Sadly, no one can agree on nulls for integers (eg. there is no np.nint )

# Change FC <null> to a useful nodata value
def make_nulls(in_fc, include_oid=True, int_null=-999):
    """Return null values for a list of fields objects.

    This excludes objectid and geometry related fields.
    Throw in whatever else you want.

    Parameters
    ----------
    in_fc : featureclass or featureclass table
        Uses arcpy.ListFields to get a list of featureclass/table fields.
    int_null : integer
        A default to use for integer nulls since there is no ``nan`` equivalent
        Other options include

    >>> np.iinfo(np.int32).min # -2147483648
    >>> np.iinfo(np.int16).min # -32768
    >>> np.iinfo(np.int8).min  # -128

    >>> [i for i in cur.__iter__()]
    >>> [[j if j else -999 for j in i] for i in cur.__iter__() ]
    """
    nulls = {'Double': np.nan, 'Single': np.nan, 'Float': np.nan,
             'Short': int_null, 'SmallInteger': int_null, 'Long': int_null,
             'Integer': int_null, 'String': str(None), 'Text': str(None),
             'Date': np.datetime64('NaT'), 'Geometry': np.nan}
    #
    desc = Describe(in_fc)
    if desc['dataType'] not in ('FeatureClass', 'Table'):
        print("Only Featureclasses and tables are supported")
        return None, None
    in_flds = desc['fields']
    good = [f for f in in_flds if f.editable and f.type != 'Geometry']
    fld_dict = {f.name: f.type for f in good}
    fld_names = list(fld_dict.keys())
    null_dict = {f: nulls[fld_dict[f]] for f in fld_names}
    # ---- insert the OBJECTID field
    if include_oid and desc['hasOID']:
        oid_name = 'OID@'  # desc['OIDFieldName']
        oi = {oid_name: -999}
        null_dict = dict(list(oi.items()) + list(null_dict.items()))
        fld_names.insert(0, oid_name)
    return null_dict, fld_names‍‍‍‍‍‍‍‍‍‍‍‍‍‍‍‍‍‍‍‍‍‍‍‍‍‍‍‍‍‍‍‍‍‍‍‍‍‍‍‍‍‍‍

davedoesgis · ‎05-07-2020

Dan Patterson‌ - The reason I'm doing this via Pandas is that the field calculator's code block is pretty unwieldy for complex calculations.
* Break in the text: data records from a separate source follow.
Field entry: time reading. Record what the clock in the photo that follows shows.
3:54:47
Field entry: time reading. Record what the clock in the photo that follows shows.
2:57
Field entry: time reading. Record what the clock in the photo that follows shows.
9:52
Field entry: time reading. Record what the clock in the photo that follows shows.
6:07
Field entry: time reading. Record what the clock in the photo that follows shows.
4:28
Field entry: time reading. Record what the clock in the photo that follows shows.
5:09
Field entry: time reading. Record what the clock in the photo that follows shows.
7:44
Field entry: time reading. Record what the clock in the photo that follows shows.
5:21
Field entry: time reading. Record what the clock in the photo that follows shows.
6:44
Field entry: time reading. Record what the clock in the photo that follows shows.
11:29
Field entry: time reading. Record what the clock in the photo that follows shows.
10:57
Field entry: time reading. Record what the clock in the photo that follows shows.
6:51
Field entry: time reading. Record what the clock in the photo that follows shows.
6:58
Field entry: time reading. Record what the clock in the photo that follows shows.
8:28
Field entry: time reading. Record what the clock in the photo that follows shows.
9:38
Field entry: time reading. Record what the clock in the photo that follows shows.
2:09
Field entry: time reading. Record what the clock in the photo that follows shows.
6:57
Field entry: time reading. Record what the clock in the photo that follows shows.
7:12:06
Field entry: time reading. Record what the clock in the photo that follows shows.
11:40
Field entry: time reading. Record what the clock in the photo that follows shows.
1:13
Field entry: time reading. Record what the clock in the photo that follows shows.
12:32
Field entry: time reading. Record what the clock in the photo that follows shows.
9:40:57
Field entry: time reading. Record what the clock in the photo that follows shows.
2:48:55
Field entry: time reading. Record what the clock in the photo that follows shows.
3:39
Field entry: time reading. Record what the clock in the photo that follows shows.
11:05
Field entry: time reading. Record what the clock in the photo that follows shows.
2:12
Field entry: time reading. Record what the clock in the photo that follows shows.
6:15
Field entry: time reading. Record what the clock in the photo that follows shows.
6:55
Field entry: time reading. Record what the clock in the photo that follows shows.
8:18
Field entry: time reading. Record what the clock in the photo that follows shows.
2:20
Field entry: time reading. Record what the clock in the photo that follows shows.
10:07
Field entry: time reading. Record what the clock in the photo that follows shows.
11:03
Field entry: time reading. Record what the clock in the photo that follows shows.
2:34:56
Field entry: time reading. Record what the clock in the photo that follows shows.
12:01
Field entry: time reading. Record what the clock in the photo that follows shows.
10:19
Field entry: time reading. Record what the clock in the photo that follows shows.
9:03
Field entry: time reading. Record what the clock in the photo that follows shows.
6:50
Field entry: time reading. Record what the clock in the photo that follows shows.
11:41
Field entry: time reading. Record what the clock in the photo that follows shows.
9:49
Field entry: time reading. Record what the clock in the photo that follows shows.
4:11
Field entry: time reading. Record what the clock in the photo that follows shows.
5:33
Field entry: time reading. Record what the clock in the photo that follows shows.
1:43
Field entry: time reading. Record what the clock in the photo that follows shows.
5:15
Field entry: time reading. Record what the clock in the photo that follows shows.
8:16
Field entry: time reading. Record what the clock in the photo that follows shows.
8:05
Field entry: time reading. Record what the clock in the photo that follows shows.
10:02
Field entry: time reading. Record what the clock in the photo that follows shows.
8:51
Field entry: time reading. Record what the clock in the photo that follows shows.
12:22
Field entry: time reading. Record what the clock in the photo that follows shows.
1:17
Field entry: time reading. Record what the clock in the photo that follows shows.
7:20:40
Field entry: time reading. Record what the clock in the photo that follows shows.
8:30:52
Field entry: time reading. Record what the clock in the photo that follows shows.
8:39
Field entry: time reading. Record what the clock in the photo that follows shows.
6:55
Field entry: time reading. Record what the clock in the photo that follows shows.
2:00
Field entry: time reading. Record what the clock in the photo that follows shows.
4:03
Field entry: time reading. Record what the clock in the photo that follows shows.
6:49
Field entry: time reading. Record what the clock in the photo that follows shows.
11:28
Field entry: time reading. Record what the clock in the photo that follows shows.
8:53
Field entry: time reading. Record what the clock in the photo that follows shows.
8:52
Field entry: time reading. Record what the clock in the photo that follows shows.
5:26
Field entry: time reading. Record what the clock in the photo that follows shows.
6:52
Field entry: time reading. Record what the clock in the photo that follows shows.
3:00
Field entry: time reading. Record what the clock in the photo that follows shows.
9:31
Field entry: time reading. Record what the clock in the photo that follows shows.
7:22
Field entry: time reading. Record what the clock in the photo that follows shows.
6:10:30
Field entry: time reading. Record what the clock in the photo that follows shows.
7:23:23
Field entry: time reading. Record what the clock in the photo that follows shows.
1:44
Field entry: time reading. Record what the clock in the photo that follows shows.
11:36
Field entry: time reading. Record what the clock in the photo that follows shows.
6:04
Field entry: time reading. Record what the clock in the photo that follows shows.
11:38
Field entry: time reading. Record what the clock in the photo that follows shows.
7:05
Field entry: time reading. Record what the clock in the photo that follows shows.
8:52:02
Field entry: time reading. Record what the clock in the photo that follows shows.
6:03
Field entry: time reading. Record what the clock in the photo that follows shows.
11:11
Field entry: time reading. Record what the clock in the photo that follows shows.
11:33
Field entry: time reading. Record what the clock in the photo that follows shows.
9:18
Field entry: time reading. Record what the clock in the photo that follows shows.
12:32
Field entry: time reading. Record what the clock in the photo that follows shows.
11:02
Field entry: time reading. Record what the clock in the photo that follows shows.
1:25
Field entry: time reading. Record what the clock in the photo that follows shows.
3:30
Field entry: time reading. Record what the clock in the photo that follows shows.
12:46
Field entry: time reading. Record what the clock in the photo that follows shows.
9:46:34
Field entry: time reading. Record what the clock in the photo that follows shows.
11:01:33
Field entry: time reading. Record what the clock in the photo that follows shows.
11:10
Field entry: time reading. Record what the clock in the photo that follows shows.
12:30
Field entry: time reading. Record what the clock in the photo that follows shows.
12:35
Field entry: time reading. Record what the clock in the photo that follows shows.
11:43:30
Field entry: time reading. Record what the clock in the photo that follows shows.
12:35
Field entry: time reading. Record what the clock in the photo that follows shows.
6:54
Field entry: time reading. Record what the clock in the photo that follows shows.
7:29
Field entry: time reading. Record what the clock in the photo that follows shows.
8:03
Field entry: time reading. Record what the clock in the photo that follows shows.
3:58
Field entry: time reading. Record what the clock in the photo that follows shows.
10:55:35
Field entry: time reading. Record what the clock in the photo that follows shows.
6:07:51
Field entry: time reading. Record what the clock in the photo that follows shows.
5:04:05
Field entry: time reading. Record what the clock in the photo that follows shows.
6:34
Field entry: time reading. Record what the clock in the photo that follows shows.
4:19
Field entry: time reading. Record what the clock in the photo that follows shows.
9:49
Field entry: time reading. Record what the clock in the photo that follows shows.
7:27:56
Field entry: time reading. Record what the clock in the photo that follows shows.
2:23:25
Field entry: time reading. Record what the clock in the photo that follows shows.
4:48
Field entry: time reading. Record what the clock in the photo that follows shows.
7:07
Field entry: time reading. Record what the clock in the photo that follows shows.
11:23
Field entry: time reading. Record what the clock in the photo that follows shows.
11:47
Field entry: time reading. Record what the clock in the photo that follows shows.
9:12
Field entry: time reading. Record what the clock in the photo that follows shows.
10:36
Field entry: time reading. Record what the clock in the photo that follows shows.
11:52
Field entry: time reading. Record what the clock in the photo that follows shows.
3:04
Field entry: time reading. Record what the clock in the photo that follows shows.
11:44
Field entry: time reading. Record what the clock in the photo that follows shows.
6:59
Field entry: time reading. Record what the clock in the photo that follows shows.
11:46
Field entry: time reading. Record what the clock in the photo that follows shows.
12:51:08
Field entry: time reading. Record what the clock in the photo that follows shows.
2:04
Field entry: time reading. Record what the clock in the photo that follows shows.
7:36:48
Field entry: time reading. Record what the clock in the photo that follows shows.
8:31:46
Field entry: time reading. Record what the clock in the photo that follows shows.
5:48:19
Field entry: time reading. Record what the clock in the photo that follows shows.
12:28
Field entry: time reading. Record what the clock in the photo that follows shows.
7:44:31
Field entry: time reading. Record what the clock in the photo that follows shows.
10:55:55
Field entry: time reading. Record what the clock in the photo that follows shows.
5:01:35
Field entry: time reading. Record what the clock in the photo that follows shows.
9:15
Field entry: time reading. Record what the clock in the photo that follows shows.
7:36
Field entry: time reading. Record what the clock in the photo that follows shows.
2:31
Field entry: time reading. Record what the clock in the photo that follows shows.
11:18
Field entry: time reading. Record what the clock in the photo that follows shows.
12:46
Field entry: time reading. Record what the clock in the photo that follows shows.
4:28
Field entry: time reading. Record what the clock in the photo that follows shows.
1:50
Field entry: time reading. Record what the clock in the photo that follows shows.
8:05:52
But even for simple things, the field calculator can be really slow. I don't have so much experience with the update cursor, but my general impression is that it's slow, too. Granted, it's file-based data, but even with indexing, it takes at least 100x what I would expect a SQL database to do the same non-spatial field calculations.

I'm seeing decent performance on exporting to Pandas and processing the data, but ExtendTable can be super slow to get the results back into ArcGIS.

Have you ever compared the speed of the field calculator or an update cursor to a round trip from ArcGIS to numpy/pandas?